■ Page:
□ □ □ □ □

Jolly : Moi, je suis né en 1965 à Alstahaug au nord de la Norvège et à présent je vis à Hell, qui se trouve au centre du pays. J'ai grandi avec la musique, car mon père était organiste à l'église, professeur de piano, chef de fanfare et, il dirigeait aussi deux chorales. Quant à ma mère, elle avait beaucoup de 45 tours. Le premier instrument dont j'ai joué, c'était de la trompette et j'avais 7 ans. J'ai acheté mon premier harmonica à 12 ans et ma première guitare à 16 ans. A présent, je suis le président du Hell Booking AS qui s'occupe de management d'artistes. Le blues prend la plupart de mon temps, mais je m'arrange pour qu'il m'en reste encore pour ma femme, ma fille, mes trains en modèles réduits, ma collection de cartes postales, les voyages et ma pièce personnelle que j'ai aménagée dans le style des années 50.
Quels genres de musique écoutiez-vous quand vous étiez adolescents et vous rappelez-vous du premier blues que vous avez entendu ?
Moe : Quand j'étais jeune, dans le rayon blues, j'aimais B.B King, Buddy Guy et bien sûr les albums de John Mayall de 1966 à 1968. Pour le premier blues que je me rappelle avoir entendu, si on accepte que la version d'Elvis Presley de That's Alright Mama soit un blues, c'est ce titre là.
Jolly : J'écoutais Elvis Presley, Rick Nelson, Connie Francis, Bill Haley et quelques autres. J'ai entendu pas mal de disques de blues des années 50, mais la première fois que j'ai entendu du vrai blues, c'était en 1974. Ma grand-mère m'avait donné de l'argent pour m'acheter Waterloo par Abba, après le concours de l'Eurovision. Il m'est resté approximativement l'équivalent de 2 Euros après cet achat et j'ai cherché quelques cassettes pas chères. J'en ai attrapé une qui avait une belle jaquette, c'était Muddy Waters Live At Mr. Kelly's, de 1973. Le reste c'est de l'histoire, j'étais accro !
Y a-t-il un musicien ou un groupe qui vous ait impressionné en particulier et si vous deviez citer 3 ou 4 musiciens qui vont ont influencé, quels seraient-ils ?
Moe : Quand j'étais jeune, j'écoutais principalement des artistes Américains, mais quand le rock anglais est arrivé en 1963-64, mes groupes favoris étaient les Pretty Things, les Stones, les Animals et les Them avec Van Morrison. Quant aux influences, je dirais Ry Cooder, Alvin Youngblood Hart, Son House, Randy Newman et beaucoup d'anciens.
Jolly : Ceux qui m'ont impressionné : sans aucun doute, Louis Jordan et Ray Charles et bien entendu Elvis. Pour les influences, je nommerais James Cotton, Elmore James et Albert Ammons.
Quand avez-vous décidé de devenir professionnel ?

□ □ □ □ □

■ Données fournies:
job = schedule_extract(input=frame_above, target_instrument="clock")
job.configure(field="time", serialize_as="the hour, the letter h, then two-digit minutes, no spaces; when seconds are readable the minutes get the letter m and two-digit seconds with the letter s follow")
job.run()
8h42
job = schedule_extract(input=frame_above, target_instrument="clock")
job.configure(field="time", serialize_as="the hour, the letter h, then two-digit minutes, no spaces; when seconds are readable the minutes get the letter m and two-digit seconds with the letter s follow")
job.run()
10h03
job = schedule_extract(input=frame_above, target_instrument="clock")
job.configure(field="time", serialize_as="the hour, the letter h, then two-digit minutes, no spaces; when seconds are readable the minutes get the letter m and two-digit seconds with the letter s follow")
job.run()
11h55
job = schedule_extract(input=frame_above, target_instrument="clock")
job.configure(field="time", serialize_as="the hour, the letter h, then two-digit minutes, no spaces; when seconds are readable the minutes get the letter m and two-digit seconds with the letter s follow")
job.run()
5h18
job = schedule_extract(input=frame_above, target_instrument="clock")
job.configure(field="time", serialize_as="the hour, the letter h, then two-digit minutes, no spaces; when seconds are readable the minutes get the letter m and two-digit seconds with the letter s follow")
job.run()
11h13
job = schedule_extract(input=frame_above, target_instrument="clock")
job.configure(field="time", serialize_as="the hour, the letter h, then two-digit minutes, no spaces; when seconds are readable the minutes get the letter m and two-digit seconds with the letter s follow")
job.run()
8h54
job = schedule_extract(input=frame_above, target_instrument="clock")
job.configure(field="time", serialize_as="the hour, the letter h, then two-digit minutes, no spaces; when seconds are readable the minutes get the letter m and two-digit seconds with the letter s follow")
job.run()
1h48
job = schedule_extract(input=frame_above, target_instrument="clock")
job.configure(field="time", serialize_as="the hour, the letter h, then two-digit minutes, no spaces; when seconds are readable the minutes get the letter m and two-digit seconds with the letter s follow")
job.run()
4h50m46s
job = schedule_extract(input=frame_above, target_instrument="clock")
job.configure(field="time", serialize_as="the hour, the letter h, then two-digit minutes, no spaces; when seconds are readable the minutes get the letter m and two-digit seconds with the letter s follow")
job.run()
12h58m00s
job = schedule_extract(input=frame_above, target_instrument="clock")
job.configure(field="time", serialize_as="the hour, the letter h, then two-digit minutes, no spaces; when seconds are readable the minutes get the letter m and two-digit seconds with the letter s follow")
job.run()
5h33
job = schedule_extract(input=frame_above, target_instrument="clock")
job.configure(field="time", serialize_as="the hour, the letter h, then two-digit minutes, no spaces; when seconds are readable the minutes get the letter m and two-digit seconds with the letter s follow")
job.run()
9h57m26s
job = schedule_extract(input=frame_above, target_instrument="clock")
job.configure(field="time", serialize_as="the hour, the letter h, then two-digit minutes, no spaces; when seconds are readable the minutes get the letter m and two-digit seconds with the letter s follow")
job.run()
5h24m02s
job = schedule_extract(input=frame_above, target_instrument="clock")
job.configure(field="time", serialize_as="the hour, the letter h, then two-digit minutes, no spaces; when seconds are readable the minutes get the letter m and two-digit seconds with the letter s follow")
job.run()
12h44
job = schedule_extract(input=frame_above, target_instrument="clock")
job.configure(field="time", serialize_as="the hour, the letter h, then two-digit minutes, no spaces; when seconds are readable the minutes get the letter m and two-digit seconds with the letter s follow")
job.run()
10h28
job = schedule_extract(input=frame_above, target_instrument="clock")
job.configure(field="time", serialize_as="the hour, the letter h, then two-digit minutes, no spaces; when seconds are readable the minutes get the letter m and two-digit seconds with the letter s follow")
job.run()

□ □ □ □ □

■ À faire:
**A.** Citez le passage de l'entretien qui s'ouvre sur les mots contenant « Y a-t-il un » et se clôt sur « devenir professionnel ? ».
**B.** Pour chaque affirmation, dites si elle concorde avec l'entretien en répondant par oui ou non, puis citez mot pour mot les termes décisifs : (i) Jolly est né à Hell. (ii) Jolly a acheté sa première guitare à 16 ans. (iii) La cassette de Muddy Waters achetée par Jolly datait de 1973.
Les enregistrements ne sont pas utiles ici.

■ Résultats:
**A.**
Y a-t-il un musicien ou un groupe qui vous ait impressionné en particulier et si vous deviez citer 3 ou 4 musiciens qui vont ont influencé, quels seraient-ils ?
Moe : Quand j'étais jeune, j'écoutais principalement des artistes Américains, mais quand le rock anglais est arrivé en 1963-64, mes groupes favoris étaient les Pretty Things, les Stones, les Animals et les Them avec Van Morrison. Quant aux influences, je dirais Ry Cooder, Alvin Youngblood Hart, Son House, Randy Newman et beaucoup d'anciens.
Jolly : Ceux qui m'ont impressionné : sans aucun doute, Louis Jordan et Ray Charles et bien entendu Elvis. Pour les influences, je nommerais James Cotton, Elmore James et Albert Ammons.
Quand avez-vous décidé de devenir professionnel ?

**B.**
(i) Non : « je suis né en 1965 à Alstahaug au nord de la Norvège et à présent je vis à Hell »
(ii) Oui : « ma première guitare à 16 ans »
(iii) Oui : « c'était Muddy Waters Live At Mr. Kelly's, de 1973 »